Photography: Fran Jorgensen |

By Elizabeth Pantley

How do you help your newborn to be happier, sleep better, and be more peaceful? By paying attention to how long she stays awake and making sure she isn’t up too long.

The length of time that your baby is awake from one sleep period to the next will have a powerful impact on her temperament and behavior. It will also affect how easily your baby falls asleep and how well she sleeps, so it is a very important consideration.
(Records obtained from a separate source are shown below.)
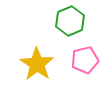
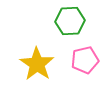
green hexagon: rotated 20 degrees clockwise
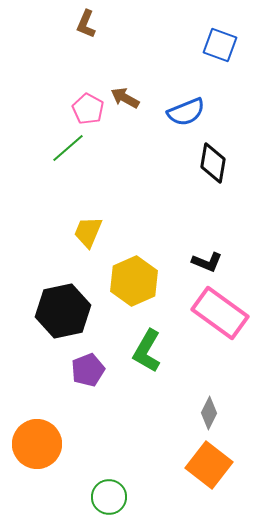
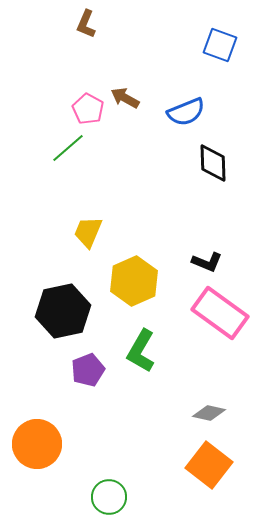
black diamond: rotated 12 degrees counterclockwise
green L-shape: moved 6 px left
gray diamond: rotated 76 degrees clockwise
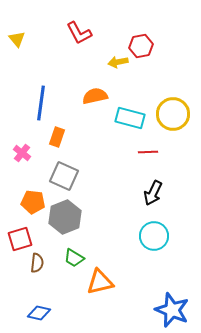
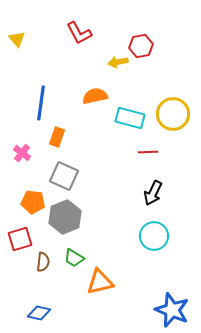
brown semicircle: moved 6 px right, 1 px up
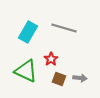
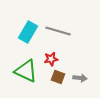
gray line: moved 6 px left, 3 px down
red star: rotated 24 degrees clockwise
brown square: moved 1 px left, 2 px up
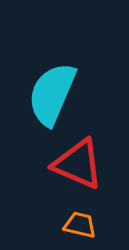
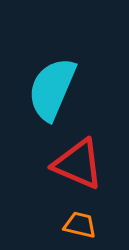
cyan semicircle: moved 5 px up
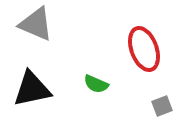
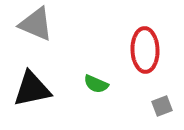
red ellipse: moved 1 px right, 1 px down; rotated 18 degrees clockwise
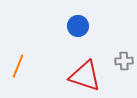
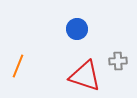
blue circle: moved 1 px left, 3 px down
gray cross: moved 6 px left
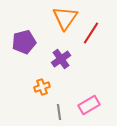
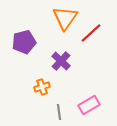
red line: rotated 15 degrees clockwise
purple cross: moved 2 px down; rotated 12 degrees counterclockwise
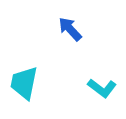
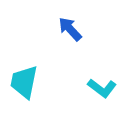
cyan trapezoid: moved 1 px up
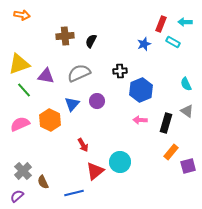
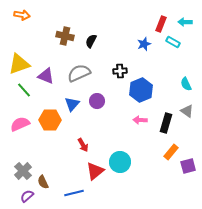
brown cross: rotated 18 degrees clockwise
purple triangle: rotated 12 degrees clockwise
orange hexagon: rotated 25 degrees counterclockwise
purple semicircle: moved 10 px right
Newborns shouldn’t stay awake very long

The natural span of awake time is very, very short for a newborn baby and gradually increases over time. Newborns can only stay happily awake for forty-five minutes to an hour or two at the most. At about three months of age some babies still need a nap every hour or two, but some can be awake as long as three hours, if they are routinely sleeping well at night and getting good, long naps. By six months most babies can stay awake for two to three hours. However, most newborns – good sleepers and frequent-wakers alike – do best with short awake spans interspersed with plenty of naps.

I call this the “happily awake span” because your baby can stay awake longer, but typically if she does she’ll be unhappy – fussing and crying and working herself up so much that it’s hard for her to fall asleep, yet hard for her to stay awake. It’s an unpleasant situation for babies and their caregivers, too!